Just seeing the organs took me back a ways. My grandfather loved pipe organs. He even bought one from a theater back when theaters still had pipe organs, and added a room on to his home to house it. When we visited he'd let me turn it on and play it. A real pipe organ, with those huge pipes, the kind you only see now in churches sometimes.
I would go in the room where the pipes were and just look up at them, wonderingly. You had to go through this elaborate process to start the pipe organ up. You had to turn on a switch by the stairs outside the pipe organ room to get it started, for one. All that air, rustling and huffing like an asthmatic beast. You could hear it pumping and winding up, flooding your lungs with a sense of expectation.
My grandfather's pipe organ had wooden keys on its floor, black and brown, so you could play with your feet while you played with your hands. I was playing on it long before my legs were long enough to reach the floor keys. Even once I got tall enough (and it took a while) I never really mastered the art of playing with all four limbs. Far too difficult, for me, to think that three-dimensionally.

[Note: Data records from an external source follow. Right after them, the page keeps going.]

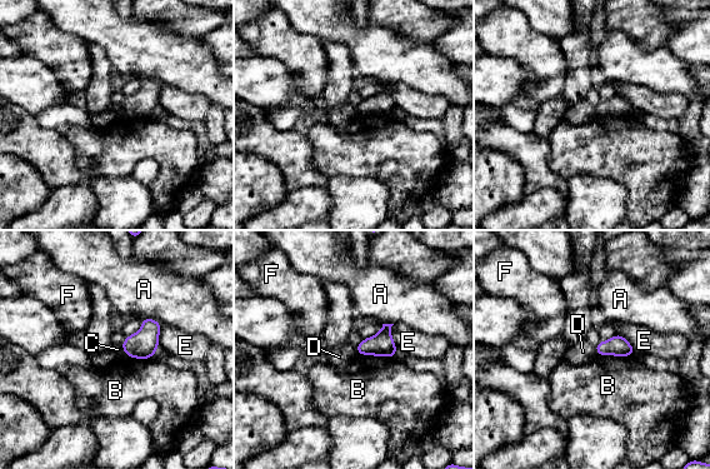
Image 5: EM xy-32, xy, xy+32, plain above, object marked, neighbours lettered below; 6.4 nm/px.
keep()
A, B, C, D, E and F are other cells; border along (594, 347), (598, 353) in image 5; none of them fits

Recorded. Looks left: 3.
check(em, planes, letters, (1800, 1515, 720))
thick turns thin

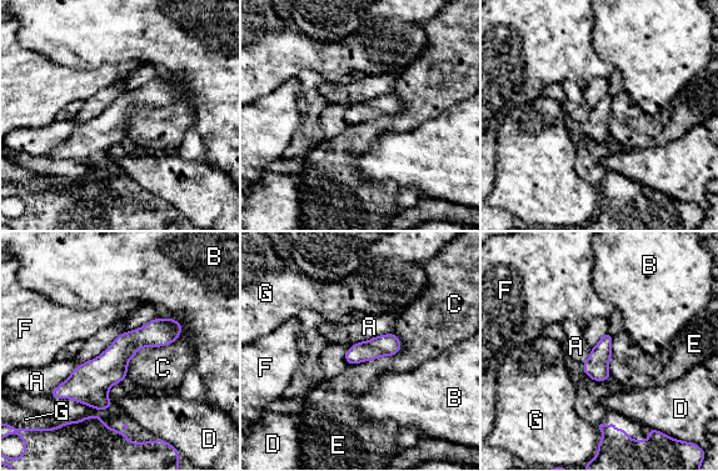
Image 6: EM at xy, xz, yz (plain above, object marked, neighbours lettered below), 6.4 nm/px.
keep()
140 nm wide; A, B, C, D, E, F and G are other cells; border along (392, 332), (375, 335), (353, 345) in image 6; one cell here

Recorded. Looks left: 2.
done(no edits, rest unchecked)

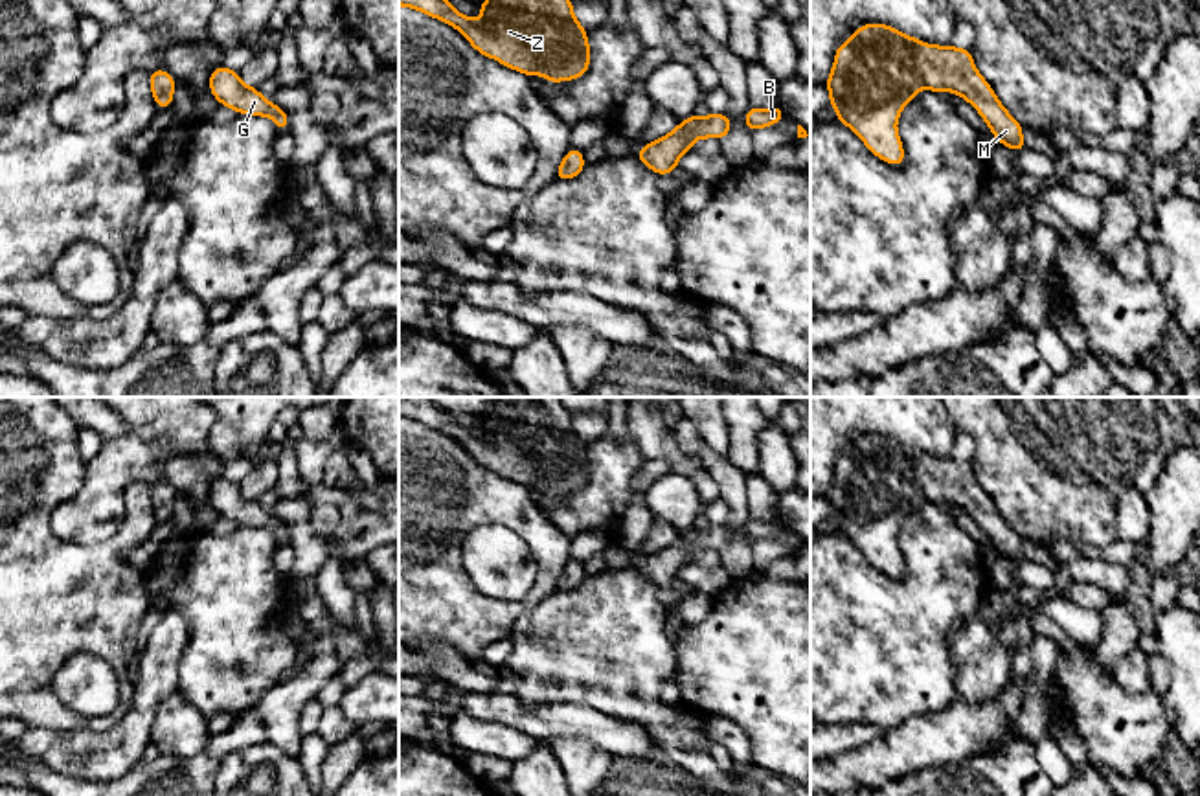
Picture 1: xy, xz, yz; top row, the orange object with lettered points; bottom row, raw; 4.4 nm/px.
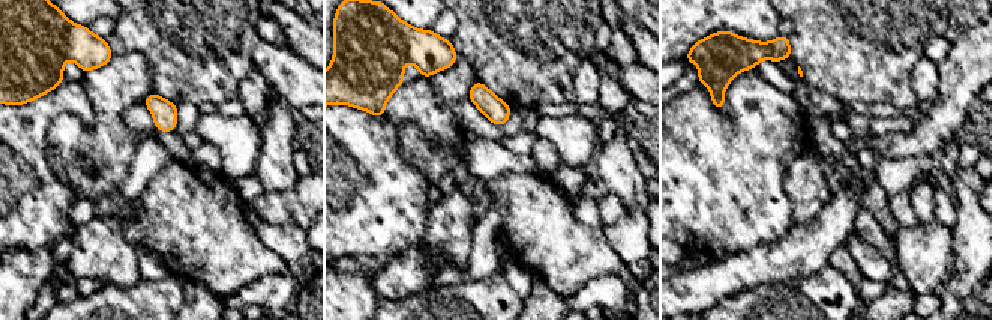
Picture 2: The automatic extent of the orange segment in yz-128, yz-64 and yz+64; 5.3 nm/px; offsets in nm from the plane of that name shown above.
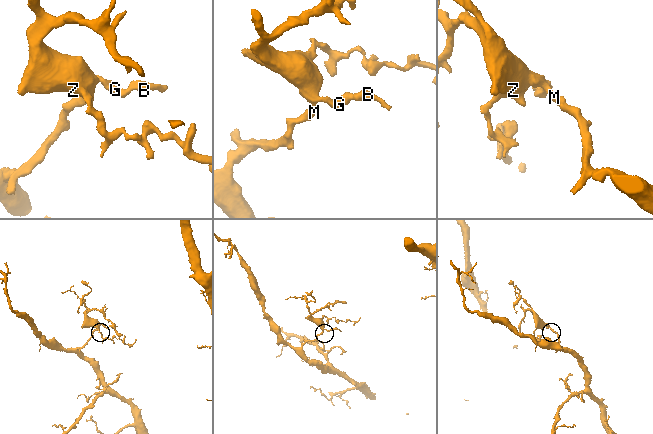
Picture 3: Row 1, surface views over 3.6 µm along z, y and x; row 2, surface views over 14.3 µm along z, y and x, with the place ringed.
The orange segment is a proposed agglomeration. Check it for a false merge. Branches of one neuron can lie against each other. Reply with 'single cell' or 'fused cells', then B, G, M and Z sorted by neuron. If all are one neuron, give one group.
single cell | B G M Z

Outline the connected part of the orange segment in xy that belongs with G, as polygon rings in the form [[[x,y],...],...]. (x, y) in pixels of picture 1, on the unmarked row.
[[[222,476],[217,478],[209,489],[209,502],[221,517],[239,526],[268,528],[276,533],[277,542],[289,540],[287,524],[266,513],[257,500],[243,496],[239,483],[228,482]]]

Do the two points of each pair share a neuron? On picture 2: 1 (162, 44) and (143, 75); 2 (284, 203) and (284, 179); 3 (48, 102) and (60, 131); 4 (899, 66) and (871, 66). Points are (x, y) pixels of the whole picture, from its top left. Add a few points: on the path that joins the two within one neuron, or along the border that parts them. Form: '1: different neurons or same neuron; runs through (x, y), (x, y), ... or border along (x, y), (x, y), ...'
1: different neurons; border along (140, 53), (147, 63), (149, 78), (156, 92)
2: different neurons; border along (302, 177), (291, 188), (269, 189), (266, 192)
3: different neurons; border along (59, 114), (51, 122), (45, 152)
4: same neuron; runs through (892, 66), (878, 66)

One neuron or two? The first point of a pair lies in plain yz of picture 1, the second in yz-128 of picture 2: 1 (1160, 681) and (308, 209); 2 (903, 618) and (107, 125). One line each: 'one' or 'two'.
1: one
2: two

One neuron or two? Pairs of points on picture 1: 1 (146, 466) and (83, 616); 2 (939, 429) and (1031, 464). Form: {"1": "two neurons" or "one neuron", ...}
{"1": "two neurons", "2": "two neurons"}

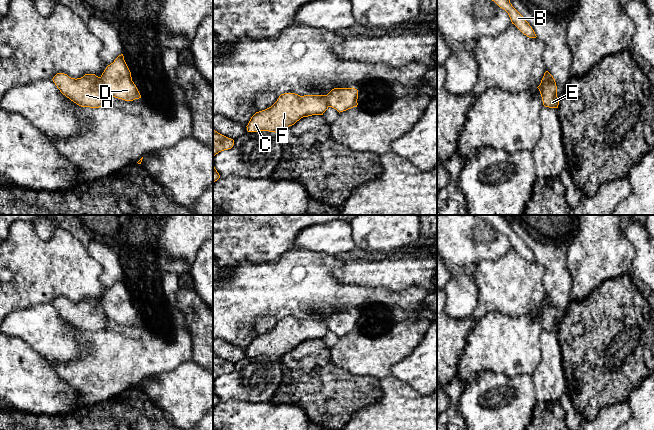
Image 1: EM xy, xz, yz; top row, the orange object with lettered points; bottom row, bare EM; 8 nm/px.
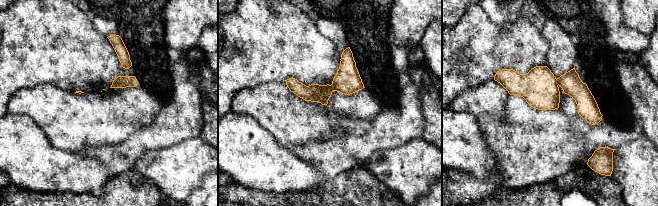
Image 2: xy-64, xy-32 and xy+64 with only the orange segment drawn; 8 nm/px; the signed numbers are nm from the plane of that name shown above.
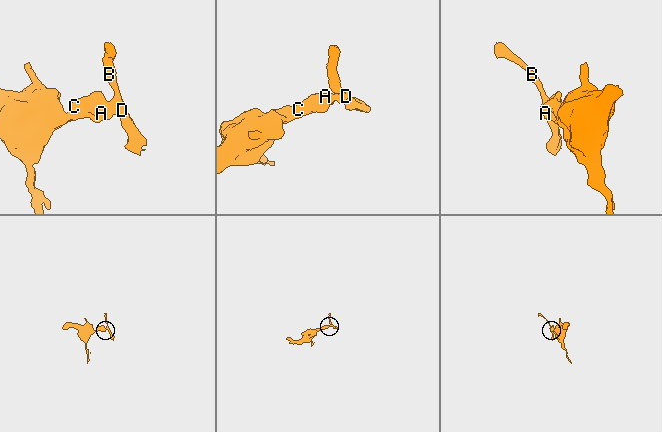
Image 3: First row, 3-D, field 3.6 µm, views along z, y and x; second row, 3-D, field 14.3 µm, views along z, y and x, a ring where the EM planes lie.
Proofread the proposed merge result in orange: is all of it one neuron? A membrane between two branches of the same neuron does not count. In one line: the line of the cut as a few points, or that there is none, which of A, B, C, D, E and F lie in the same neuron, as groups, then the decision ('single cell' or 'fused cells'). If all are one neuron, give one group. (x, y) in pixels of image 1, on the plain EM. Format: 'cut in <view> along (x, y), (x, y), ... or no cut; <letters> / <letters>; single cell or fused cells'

The antique store owner, he invited me to sit down at the working organ and play something. "It's how we sold the last one," he said. I sat down at the spindle-legged bench (its feet scraping awkwardly on the cold tile floor as I pushed it back to accomodate me) and played "In the Mood," by Glenn Miller.
So much is familiar about the pausing in an old organ's voice -- that split second of hesitation between notes, as if checking its paces carefully; as if it's an elderly dog, trying to run like a pup again. So much is familiar about the white round knobs printed in elegant calligraphy in words I used to know by heart: "Vox Humana." "Octave Coupler." "Treble."
I couldn't play more than one song. It made me feel too sad and fond, all at the same time. I don't like looking backward. But there I was, in an antique shop. Somehow, it seemed I'd invited the past to come in, sit down and play an old song with me, yes, please, just one more time.